Use of balloon angioplasty and placement of stents to widen clogged arteries have become standard medical procedure. Further advancing this treatment, drug-eluting devices are now delivering medication directly to the site where it can be most effective. While this technique has met with success in coronary arteries, its use in peripheral arteries is still under study.
The current issue of the Journal of Endovascular Therapy presents the 6-month results of the DEBELLUM randomized controlled trial (Drug-Eluting Balloon Evaluation for Lower Limb Multilevel Treatment), which tested the efficacy of a drug-eluting balloon (DEB) to reduce restenosis following treatment for peripheral artery disease.
Occlusions of the femoropopliteal or below-the-knee arteries can be treated with conventional balloon angioplasty to open the artery. Another option that has been the subject of several trials is the use of a DEB. It can deliver the drug paclitaxel, which inhibits the proliferation of cells, directly to the site of the opened occlusion or stent.
In the DEBELLUM trial, 50 patients were randomly assigned to either conventional angioplasty or the DEB procedure.

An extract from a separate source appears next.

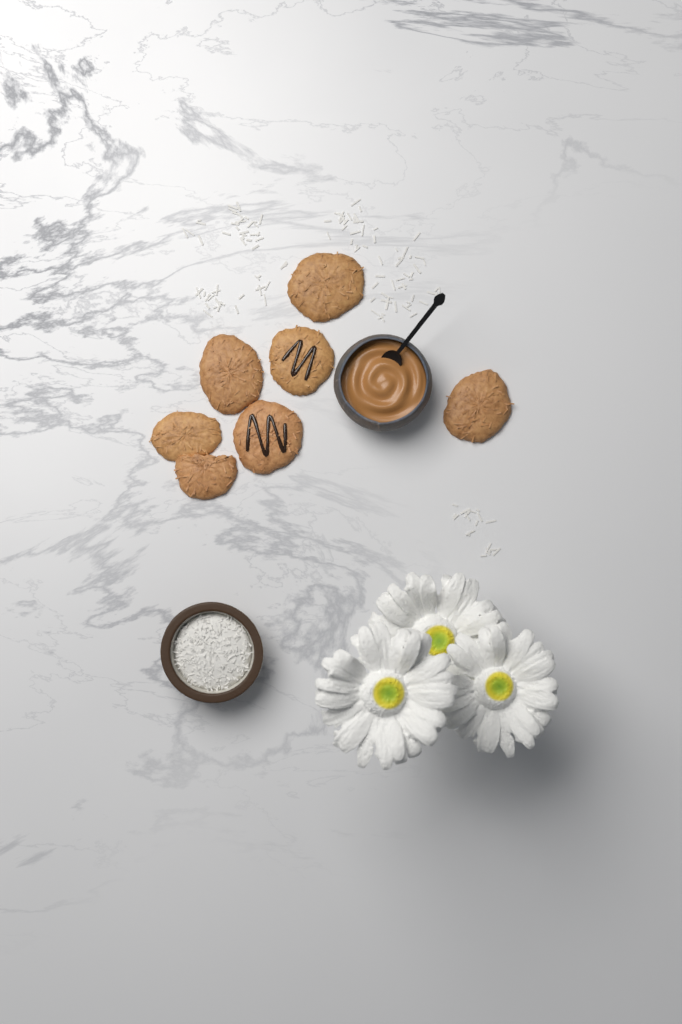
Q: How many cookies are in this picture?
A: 7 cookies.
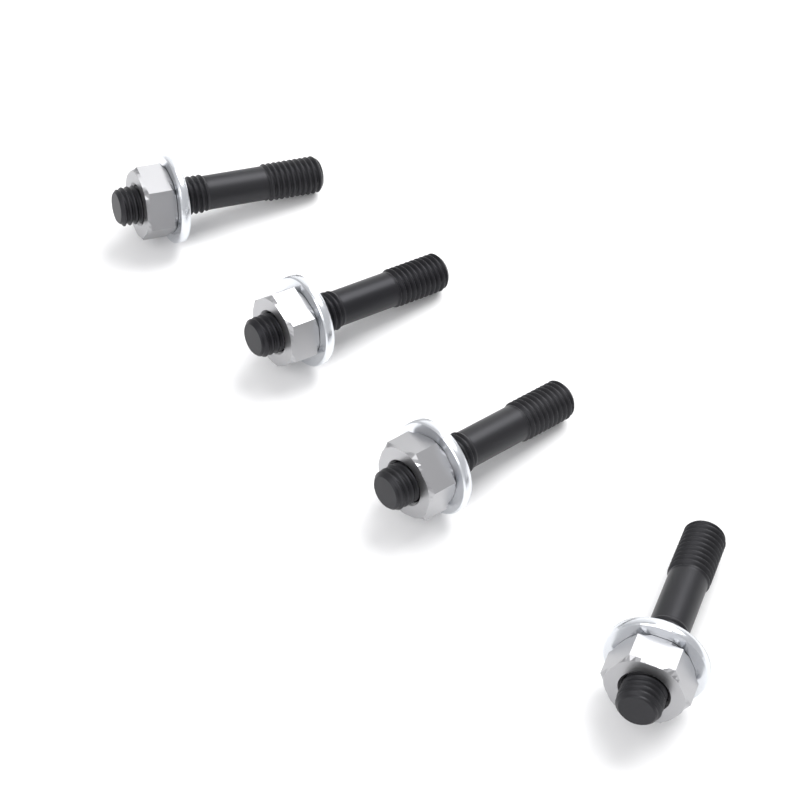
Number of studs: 4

These patients presented a total of 122 lesions in the femoropopliteal or below-the-knee arteries. Some patients in each group required insertion of a stent after balloon dilation.
Six months after the procedure, the group treated with the DEB showed better clinical outcomes than the group treated with conventional angioplasty. Late lumen loss, thrombosis, binary restenosis, target lesion revascularization, and amputation rates all were lower among the DEB group. Overall, the DEB group experienced better outcomes regardless of whether a stent had been placed.
The authors of an accompanying commentary cautioned that while the trial's positive results are welcomed news, the procedure has yet to prove itself in the long term. How this technology can be used most effectively and most cost-efficiently has yet to be determined.